Split records on column delimiter

[ ["id", "text", "date"], ["1", "", "1/1/2012"] ]

If the number of columns per record match you have some CSV confidence.

3 == 3

If the number of columns don't match try another combination of row, column and quote character

EDIT

Actually parsing the data after you have confidence on the delimiters and checking for column type uniformity might be a useful extra step

  • Are all the columns in the first (header?) row strings
  • Does column X always parse out to null/empty or a valid (int, float, date)

The more CSV data (rows, columns) there is to work with, the more confidence you can extract from this method.

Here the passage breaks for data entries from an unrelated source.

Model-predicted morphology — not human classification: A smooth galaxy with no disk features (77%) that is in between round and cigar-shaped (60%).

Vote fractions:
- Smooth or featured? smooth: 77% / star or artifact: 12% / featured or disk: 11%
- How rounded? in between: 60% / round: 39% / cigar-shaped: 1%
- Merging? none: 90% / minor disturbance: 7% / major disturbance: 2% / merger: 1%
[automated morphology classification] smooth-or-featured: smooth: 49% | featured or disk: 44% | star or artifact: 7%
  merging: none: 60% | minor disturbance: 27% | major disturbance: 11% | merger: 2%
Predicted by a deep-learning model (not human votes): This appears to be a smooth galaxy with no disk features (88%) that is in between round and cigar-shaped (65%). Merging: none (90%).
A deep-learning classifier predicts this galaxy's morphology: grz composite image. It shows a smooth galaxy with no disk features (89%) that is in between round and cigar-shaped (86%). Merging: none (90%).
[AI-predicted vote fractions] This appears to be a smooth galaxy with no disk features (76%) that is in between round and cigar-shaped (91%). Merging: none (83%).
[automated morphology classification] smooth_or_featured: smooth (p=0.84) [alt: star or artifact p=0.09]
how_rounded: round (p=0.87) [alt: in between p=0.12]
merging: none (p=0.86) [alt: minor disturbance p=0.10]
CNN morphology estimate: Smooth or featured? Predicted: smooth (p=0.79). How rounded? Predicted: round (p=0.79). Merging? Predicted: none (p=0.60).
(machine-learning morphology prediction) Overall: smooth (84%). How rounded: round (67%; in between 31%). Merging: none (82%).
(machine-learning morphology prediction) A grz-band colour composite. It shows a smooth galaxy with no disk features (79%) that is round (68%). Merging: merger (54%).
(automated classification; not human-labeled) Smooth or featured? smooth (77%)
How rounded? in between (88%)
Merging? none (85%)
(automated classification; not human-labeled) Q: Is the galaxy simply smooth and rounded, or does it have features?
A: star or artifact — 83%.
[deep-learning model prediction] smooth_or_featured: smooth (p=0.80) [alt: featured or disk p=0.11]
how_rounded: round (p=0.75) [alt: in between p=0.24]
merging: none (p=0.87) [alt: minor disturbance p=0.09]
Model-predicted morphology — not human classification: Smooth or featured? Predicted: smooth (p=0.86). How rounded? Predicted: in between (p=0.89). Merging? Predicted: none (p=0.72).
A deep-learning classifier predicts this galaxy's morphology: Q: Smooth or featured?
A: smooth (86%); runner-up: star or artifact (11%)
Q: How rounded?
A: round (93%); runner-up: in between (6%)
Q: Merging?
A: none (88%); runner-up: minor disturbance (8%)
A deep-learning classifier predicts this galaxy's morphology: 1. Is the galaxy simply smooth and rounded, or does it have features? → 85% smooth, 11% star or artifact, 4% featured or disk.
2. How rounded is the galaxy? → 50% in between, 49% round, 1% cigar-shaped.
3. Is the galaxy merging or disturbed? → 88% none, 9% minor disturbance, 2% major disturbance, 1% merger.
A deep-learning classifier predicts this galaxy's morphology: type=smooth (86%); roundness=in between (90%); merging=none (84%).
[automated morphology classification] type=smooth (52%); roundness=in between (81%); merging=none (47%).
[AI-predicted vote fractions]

I think this question is kind of silly / overly general, if you have a stream of unknown data you'd definitely want to check for all of the "low hanging fruit" first. Binary formats usually have fairly distinct header signatures, then there's XML and JSON for easily detectable text formats.

白鸥掠海 2024-12-29 02:59:00

总会有看起来像 CSV 的非 CSV 文件,反之亦然。例如,frankc 在您引用的 Java 链接中发布了病态(但完全有效)的 CSV 文件:

Name
Jim
Tom
Bill

我认为,最好的方法是对文件是 CSV 的可能性进行某种启发式估计。我能想到的一些启发是:

  1. 每一行上都会出现一个候选分隔符(或者,如果您愿意,每一行都有一个标记)。
  2. 给定候选分隔符,大多数(但不一定是全部)行具有相同数量的字段。
  3. 第一行的存在(看起来可能是标题)增加了文件包含 CSV 数据的可能性。

人们也许可以想出其他启发法。然后的方法是开发基于这些的评分算法。下一步是对已知 CSV 和非 CSV 文件的集合进行评分。如果存在足够清晰的分离,那么评分可能被认为是有用的,并且分数应该告诉您如何设置检测阈值。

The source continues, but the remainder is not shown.